■ TEXT SEGMENT
--*--

"Once those things go out, whatever free time I have off it is not going to be spent sitting around watching myself. There's golf to be done. I'd rather watch House Hunters International or Tiny House Hunting or Lakeside Home Hunting. All my TV, if you saw my recordings, there's Nazi Fugitive Hunting. I hunt nazis and I hunt homes. All I do is hunt."
– Kathleen Madigan
"I have just an instinctive sense of comedy. I mean, I can talk about the theory and all that stuff. I can talk about comedy. I've done a speech about comedy so I know that I've got thoughts about it. But I don't have it as a science."
– Lewis Black
Lewis Black: Hi there.
Kathleen Madigan: Hi.
Guy MacPherson: How are you guys doing?
LB: Oh, great. It's better every day here.
GM: Yeah? Where's here?
LB: It's always a big rainbow in the sky.
GM: Oh, here in the U.S., you mean. Yeah.
LB: Yeah.
GM: Are you guys together or are you on separate lines?
KM: We are together but we're on separate phones.
GM: Okay. Where are you?
KM: In Nashville.
GM: I've talked to Lewis twice: 2005 and 2009. So it's been a while. Kathleen, I've never talked to you.
KM: Well, it's nice to talk to you.
LB: I'll let her answer all the questions.
GM: No, you don't get off that easy.
LB: (laughs)
KM: Thank you! That's exactly what he was trying to do. Thank you.
LB: (laughs)

--*--

■ SUPPLIED MATERIAL
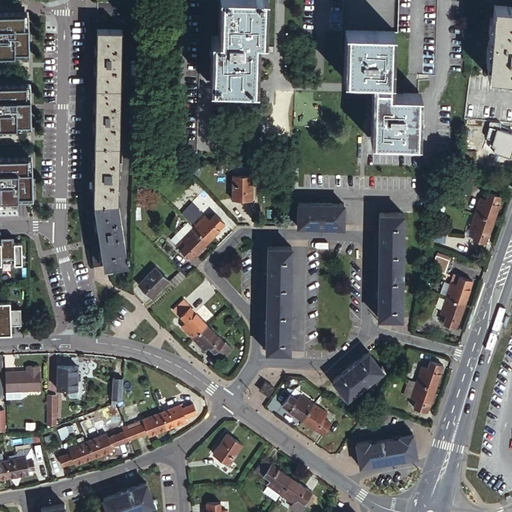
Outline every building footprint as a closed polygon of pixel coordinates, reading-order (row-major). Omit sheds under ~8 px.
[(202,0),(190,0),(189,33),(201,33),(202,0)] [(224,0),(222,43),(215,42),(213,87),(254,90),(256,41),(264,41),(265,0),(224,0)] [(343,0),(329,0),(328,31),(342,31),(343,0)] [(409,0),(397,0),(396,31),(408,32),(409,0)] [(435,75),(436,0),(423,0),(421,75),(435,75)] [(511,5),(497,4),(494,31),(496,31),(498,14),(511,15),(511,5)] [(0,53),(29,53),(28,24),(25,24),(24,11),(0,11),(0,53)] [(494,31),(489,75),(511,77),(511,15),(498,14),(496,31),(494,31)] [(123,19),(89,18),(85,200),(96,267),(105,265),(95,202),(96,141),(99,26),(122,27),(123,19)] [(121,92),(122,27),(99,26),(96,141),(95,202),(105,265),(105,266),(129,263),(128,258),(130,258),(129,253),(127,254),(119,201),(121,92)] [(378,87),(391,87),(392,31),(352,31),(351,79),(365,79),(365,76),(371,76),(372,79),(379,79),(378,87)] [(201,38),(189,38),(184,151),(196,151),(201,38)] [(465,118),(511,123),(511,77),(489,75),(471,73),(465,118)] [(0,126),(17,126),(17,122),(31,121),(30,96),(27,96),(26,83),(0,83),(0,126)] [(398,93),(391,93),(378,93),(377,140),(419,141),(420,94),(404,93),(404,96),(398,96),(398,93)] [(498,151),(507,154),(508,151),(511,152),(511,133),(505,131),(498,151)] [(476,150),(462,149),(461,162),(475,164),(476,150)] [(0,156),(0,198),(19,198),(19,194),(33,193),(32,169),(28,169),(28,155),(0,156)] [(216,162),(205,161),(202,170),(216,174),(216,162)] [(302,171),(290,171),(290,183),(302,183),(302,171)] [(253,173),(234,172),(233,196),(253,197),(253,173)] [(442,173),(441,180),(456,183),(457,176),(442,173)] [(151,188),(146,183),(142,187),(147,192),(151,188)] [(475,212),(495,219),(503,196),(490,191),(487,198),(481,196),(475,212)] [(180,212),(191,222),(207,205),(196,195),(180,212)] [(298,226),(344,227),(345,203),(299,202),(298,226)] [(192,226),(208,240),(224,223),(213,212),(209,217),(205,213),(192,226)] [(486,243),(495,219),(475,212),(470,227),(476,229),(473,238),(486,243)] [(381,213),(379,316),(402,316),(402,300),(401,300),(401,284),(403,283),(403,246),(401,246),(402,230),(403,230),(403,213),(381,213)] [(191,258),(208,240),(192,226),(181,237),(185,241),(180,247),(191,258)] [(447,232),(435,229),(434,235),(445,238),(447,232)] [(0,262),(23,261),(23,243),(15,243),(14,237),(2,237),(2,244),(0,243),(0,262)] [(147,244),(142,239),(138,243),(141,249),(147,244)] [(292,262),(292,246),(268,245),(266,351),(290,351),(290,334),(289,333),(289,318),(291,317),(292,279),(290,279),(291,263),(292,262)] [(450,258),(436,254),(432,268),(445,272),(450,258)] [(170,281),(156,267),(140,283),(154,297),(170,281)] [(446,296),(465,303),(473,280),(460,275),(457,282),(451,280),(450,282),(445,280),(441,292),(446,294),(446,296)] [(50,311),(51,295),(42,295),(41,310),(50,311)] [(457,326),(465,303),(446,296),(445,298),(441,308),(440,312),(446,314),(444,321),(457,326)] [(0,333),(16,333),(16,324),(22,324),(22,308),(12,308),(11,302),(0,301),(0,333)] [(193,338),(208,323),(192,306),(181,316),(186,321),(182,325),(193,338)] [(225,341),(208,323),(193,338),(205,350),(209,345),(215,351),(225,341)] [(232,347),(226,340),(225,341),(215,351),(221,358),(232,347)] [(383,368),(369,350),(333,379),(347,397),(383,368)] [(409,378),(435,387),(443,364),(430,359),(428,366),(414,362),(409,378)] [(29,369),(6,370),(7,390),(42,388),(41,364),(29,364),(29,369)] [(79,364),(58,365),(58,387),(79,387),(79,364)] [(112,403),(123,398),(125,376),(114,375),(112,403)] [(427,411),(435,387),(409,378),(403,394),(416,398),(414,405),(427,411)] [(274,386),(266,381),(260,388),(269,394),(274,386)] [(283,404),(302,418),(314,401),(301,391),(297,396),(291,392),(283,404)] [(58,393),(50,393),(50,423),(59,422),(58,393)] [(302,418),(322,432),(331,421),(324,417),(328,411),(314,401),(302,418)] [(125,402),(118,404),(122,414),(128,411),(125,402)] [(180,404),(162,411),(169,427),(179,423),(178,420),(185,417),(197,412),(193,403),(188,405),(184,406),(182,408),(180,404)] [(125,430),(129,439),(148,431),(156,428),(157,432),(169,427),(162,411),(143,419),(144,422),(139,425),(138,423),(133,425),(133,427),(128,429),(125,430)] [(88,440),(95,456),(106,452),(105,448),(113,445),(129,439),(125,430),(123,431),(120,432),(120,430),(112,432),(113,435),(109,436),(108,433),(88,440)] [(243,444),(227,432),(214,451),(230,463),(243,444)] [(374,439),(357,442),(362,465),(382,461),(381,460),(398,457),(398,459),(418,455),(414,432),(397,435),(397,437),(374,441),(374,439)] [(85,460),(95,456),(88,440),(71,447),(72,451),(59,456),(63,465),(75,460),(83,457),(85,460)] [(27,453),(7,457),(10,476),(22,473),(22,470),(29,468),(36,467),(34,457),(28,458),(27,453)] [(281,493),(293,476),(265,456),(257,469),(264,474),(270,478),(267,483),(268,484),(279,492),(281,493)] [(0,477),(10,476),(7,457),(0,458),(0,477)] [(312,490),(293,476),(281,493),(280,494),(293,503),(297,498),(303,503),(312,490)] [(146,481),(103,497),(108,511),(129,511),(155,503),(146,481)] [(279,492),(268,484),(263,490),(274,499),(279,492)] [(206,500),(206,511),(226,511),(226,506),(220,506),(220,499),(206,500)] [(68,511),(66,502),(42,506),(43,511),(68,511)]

--*--

■ PARTS OF THE EXERCISE
• 1. Answer from the comedian interview.
(a) In what city are Lewis Black and Kathleen Madigan during the call?
(b) In which two years had Guy MacPherson talked to Lewis Black before?
(c) What sport does Kathleen Madigan say she will spend her free time on?
• 2. Continue the interview with Lewis Black and Kathleen Madigan from its last line.
The material placed after the interview is separate from it.

■ ANSWERS IN ORDER
• 1.
(a) Nashville.
(b) 2005 and 2009.
(c) Golf.

• 2.
GM: You guys are like the Burns and Allen of modern comedy.
KM: That would be a good life if we could have it at the end and just ride around together and drink wine and golf and not even pay attention to what we're doing. That would be wonderful.
GM: But on your tour, it's not like Burns and Allen where you're on stage together.
KM: No.
LB: Although at the end we'll be on stage together.
GM: Taking questions or just bowing?
LB: Yeah, questions. And I do this Rant is Due that occurs at the end of every one of my acts and we have cameras and we're wired to go throughout the world so Kathleen will be reading some of the rants and we'll be answering questions and stuff. If, you know, she doesn't get into the sauce early.
KM: Yeah, that's the problem. If I go first, I'm in my mind like a Pavlov's dog – now it's drinky time. I'm done with my work! Hello!
GM: Do you always go first, Kathleen?
KM: I don't know. It depends on where we are and what we're doing. Like, we did a big autism benefit in Missouri, but I'm from there so he went first and I went second. But Canada, didn't we decide I'm going to go first, then you, Lew, and then we both go? Is that the plan?
LB: No, I'm going first and then you're going.
KM: Oh. Oh, okay, that one.
LB: Yeah, I go first... Wait a sec... Yeah, that's the way. And then I come back and do the...
KM: We don't know.
LB: Then I come back and do the Rant is Due. Then I bring her out.
KM: Right.
GM: You'll figure it out.
KM: Right.
LB: I'm pretty sure I'm opening. I know for a fact, one of us will have to open. (laughs)
KM: Well, they keep asking us these questions like, 'How's the show going to go?' I'm like, I don't know! I don't give a fuck. It's not The Lion King. We don't need to have seven pages of organization. We'll get there and then, I don't know, one of us will put the wine down and walk out there. That'll work.
GM: Right. You don't need to hit your mark and it's not choreographed.
LB: No.
KM: Right!
GM: Kathleen, you've only played Vancouver once and that was opening for Lewis, if I'm not mistaken. Am I?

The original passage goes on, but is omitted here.